__Vorliegender Text__
* * * * * * * * *
# Audio Visualizer mit OpenGL in Java?



## Plugrol (4. Jun 2020)

Hallo, ich bin gerade dabei etwas mit Java und OpenGL zu programmieren und dachte mir, ich könne doch einmal versuchen einen Audio Visualizer zu programmieren, also fing ich an erst mal im Internet nach zu forschen, wie sowas geht, fand aber erstens mal nur C++ Code und der Rest, den ich Fand, bringt mich nicht weiter, also versuchte ich es anders, aber Fand bis zum Ende nichts, deshalb entschloss ich mich dazu hier einmal zu fragen wie sowas denn geht und ggf. auch noch ein Code Beispiel zu erhalten.

Ps: APIs sind auch okay, habe nur auch keine gefunden, derzeit Nutze ich außerdem JLayer von javazoom.

LG Plugrol.


----------



## mihe7 (4. Jun 2020)

Plugrol hat gesagt.:


> wie sowas denn geht


Da musst Du schon etwas spezieller werden. Was genau willst Du machen und womit hast Du ein Problem?


----------



## Plugrol (4. Jun 2020)

mihe7 hat gesagt.:


> Da musst Du schon etwas spezieller werden. Was genau willst Du machen und womit hast Du ein Problem?


Ich würde gerne  für jede Höhe und Tiefe ein int bekommen um dann einen Audio Visualizer daraus zu machen, d.h Wenn das viel Höhen hat und wenig Tiefen, dass der Visualizer dann auf der einen Seite hoch ist und auf der anderen Seite nicht.
* * * * * * * * *
__Bereitgestellte Daten__
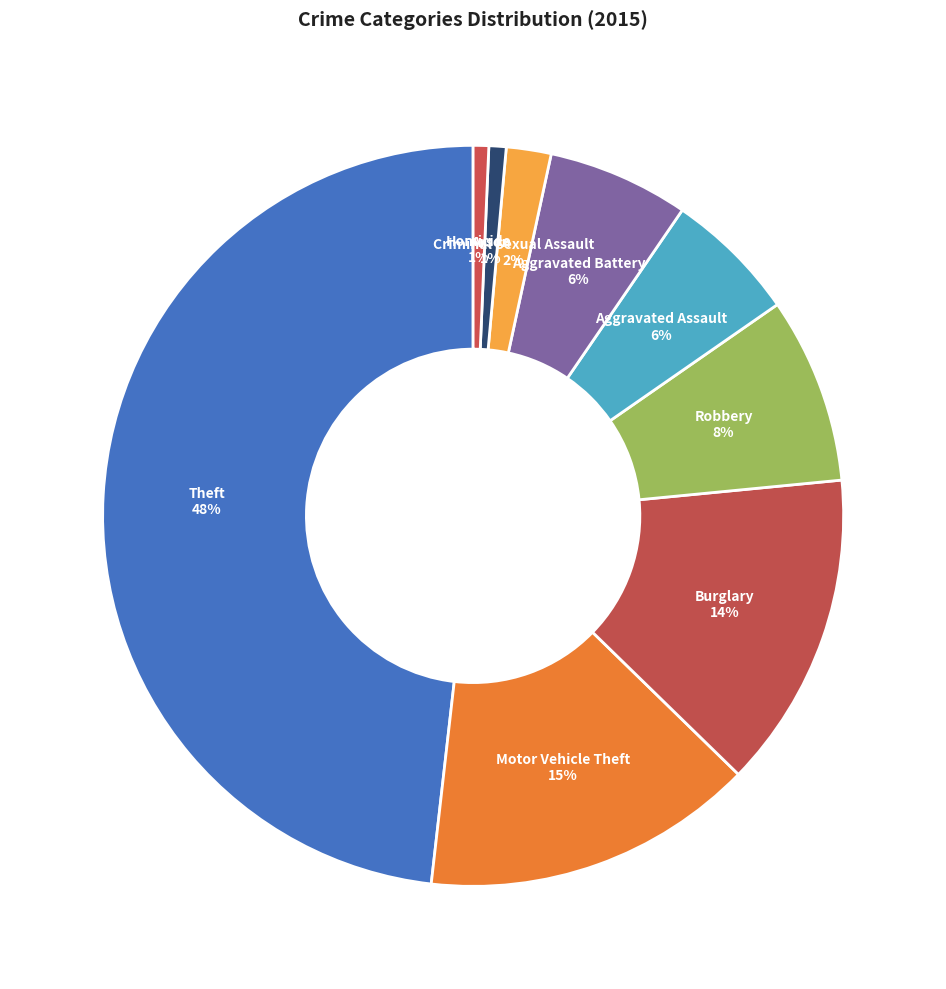

What percentage is the Homicide slice, to the nearest percent?

1%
* * * * * * * * *
__Zu bearbeitende Aufgaben__
**1.** Beantworten Sie anhand des Forenthreads zum Audio Visualizer die folgenden Fragen:
(a) Welche Bibliothek nutzt Plugrol derzeit?
(b) Welchen Code fand Plugrol bei der Suche im Internet zunächst ausschließlich?
(c) Was möchte Plugrol für jede Höhe und Tiefe erhalten?
**2.** Führen Sie den Forenthread zum Audio Visualizer im Anschluss an dessen letzten Satz fort.

__Antworten zur Übung__
**1.**
(a) JLayer von javazoom
(b) C++-Code
(c) Einen int-Wert

**2.**
----------



## mihe7 (4. Jun 2020)

Das funktioniert mittels einer diskreten Fast-Fourier-Transformation. Wenn Du nach "FFT Java" (ohne Anführungszeichen) googelst, solltest Du fündig werden. Du kannst auch gleich nach "Java Spectrum Analyzer" suchen, dann findest Du vielleicht gleich einen konkreten Anwendungsfall.


----------



## Plugrol (5. Jun 2020)

mihe7 hat gesagt.:


> Das funktioniert mittels einer diskreten Fast-Fourier-Transformation. Wenn Du nach "FFT Java" (ohne Anführungszeichen) googelst, solltest Du fündig werden. Du kannst auch gleich nach "Java Spectrum Analyzer" suchen, dann findest Du vielleicht gleich einen konkreten Anwendungsfall.


Ok, ich werde es gleich mal probieren, danke schon einmal im vorraus.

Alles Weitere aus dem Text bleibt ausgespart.